Pequenos clássicos da comunicação passivo-agressiva

João Luis Jr.
4 min readApr 19, 2022

Muito se fala sobre comunicação não-violenta, que seria uma maneira empática de se conectar com o interlocutor, expressando sentimentos com mais clareza e contribuindo para “desescalar” conflitos. E obviamente, existindo uma comunicação não-violenta, é muito evidente que existe também a comunicação violenta, que é aquela que, ao trabalhar com conceitos totalmente opostos, busca sempre oferecer o mínimo de empatia, a total ausência de conexão, maximizando a confusão e trabalhando de maneira intensa para oferecer uma escalada de conflitos que possa terminar com uma troca de ofensas, um bate-boca na fila do Hortifruti, uma facada dentro do transporte público.

Mas se a comunicação não-violenta e a comunicação violenta tem objetivos muito claros e um potencial acadêmico já vastamente debatido, pouco se discute, ao menos nas redes sociais, sobre a comunicação passivo-agressiva, que reside exatamente nos vãos entre a comunicação não-violenta e a comunicação violenta, habitando o vácuo da falsa simpatia, incentivando a conexão que não conecta de verdade, incitando o conflito enquanto finge que, não, que isso, eu tô bem, por que eu estaria nervoso, aconteceu alguma coisa? Eu nem notei. Seguem abaixo alguns exemplos de comunicação passivo-agressiva vistos no convívio social contemporâneo.

O comentário de “nem chama” em fotos de galera no Instagram: dois dos principais traços da comunicação passivo-agressiva bem feita são “sinuosidade” e “culpabilização velada do outro”. Porque quando, por exemplo, você vê numa rede social que alguns amigos seus realizaram alguma atividade sem a sua presença e gostaria de ser chamado para os próximos eventos, são várias as abordagens possíveis. Você pode ser indireto e comentar algo simpático na foto para ser lembrado, você pode convidar esses amigos para algo no privado, você pode até mesmo incorrer na petulância de um “só faltou eu aí kkkk”, insinuando que qualquer experiência se torna melhor com a sua presença. Mas apenas o “nem chama” consegue não apenas transformar a alegria alheia em um ataque direto a você como ainda culpabilizar a pessoa que postou a foto pela sua alienação social (“como assim você ousa fazer algo sem me chamar?”). Afinal, pra que dizer um “gostaria de sair mais com vocês” se você pode dizer “vocês são terríveis por não me chamarem pra sair”.
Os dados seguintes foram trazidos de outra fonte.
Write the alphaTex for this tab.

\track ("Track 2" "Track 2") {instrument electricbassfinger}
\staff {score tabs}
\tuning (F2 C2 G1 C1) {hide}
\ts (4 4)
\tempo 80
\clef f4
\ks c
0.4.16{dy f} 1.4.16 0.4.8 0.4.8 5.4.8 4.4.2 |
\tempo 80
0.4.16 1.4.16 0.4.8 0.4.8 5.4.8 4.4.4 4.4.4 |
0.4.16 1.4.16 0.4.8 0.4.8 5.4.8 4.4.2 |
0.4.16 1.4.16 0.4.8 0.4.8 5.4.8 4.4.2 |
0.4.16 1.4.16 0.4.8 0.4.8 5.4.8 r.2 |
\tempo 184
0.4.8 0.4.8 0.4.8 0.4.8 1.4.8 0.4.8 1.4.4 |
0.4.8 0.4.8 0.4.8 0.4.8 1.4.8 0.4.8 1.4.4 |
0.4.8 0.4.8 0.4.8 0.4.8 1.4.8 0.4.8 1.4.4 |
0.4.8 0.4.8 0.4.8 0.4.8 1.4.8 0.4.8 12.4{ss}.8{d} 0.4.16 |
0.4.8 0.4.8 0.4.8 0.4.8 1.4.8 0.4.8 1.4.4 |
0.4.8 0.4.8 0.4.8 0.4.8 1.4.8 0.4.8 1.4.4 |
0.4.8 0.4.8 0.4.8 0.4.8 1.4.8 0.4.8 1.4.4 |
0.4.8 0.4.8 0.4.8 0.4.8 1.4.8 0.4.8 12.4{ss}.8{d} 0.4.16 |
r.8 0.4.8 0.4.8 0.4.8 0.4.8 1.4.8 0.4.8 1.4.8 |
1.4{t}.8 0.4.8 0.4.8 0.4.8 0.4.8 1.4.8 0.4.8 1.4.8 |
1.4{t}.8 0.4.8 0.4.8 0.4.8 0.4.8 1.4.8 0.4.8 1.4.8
A pessoa que fala “dormiu comigo?” se você passa por ela sem dar bom dia: outro exemplo clássico das duas premissas básicas da comunicação passivo-agressiva, o “dormiu comigo?” consiste na ideia de que, se uma pessoa, logo no começo do dia, possivelmente apressada, confusa de sono ou exausta por alguma razão, acaba se esquecendo de te oferecer um cumprimento de bom dia, é muito mais fácil, prático e cômodo, abordar a pessoa com alguma forma esquisita de ironia do que apenas dizer você o “bom dia”. Sim, porque sendo o “bom dia” um cumprimento de mão dupla, a iniciativa poderia vir de qualquer uma das duas partes, mas com certeza, entre iniciar o bom dia ou culpar o próximo por não ter iniciado o bom dia, para algumas pessoas a segunda opção é bem mais interessante.

90% das pessoas que reclamam de ficar no “visualizado” em mensagens não profissionais/comerciais de Whatsapp: existem inúmeras razões pra que uma pessoa não responda uma mensagem recebida num aplicativo, desde falta de tempo até falta de interesse e em praticamente nenhuma delas vai ser uma indireta em rede social ou o envio de novas mensagens que irá efetivamente resolver a situação. Se a pessoa está passando por um momento complicado? Cobranças não vão ajudar. Se a pessoa está cheia de coisas pra fazer? Ela não vai ter tempo de ver a sua indiretinha nos stories. Se a pessoa já não queria responder a sua mensagem? Não vai ser por conta de mais 5 mensagens cobrando resposta que ela vai se motivar. Então quase sempre cobrar resposta é não apenas a maneira menos eficiente de tentar ser respondido como possivelmente a mais certeira de garantir que a pessoa não vá mesmo sentir vontade de te responder.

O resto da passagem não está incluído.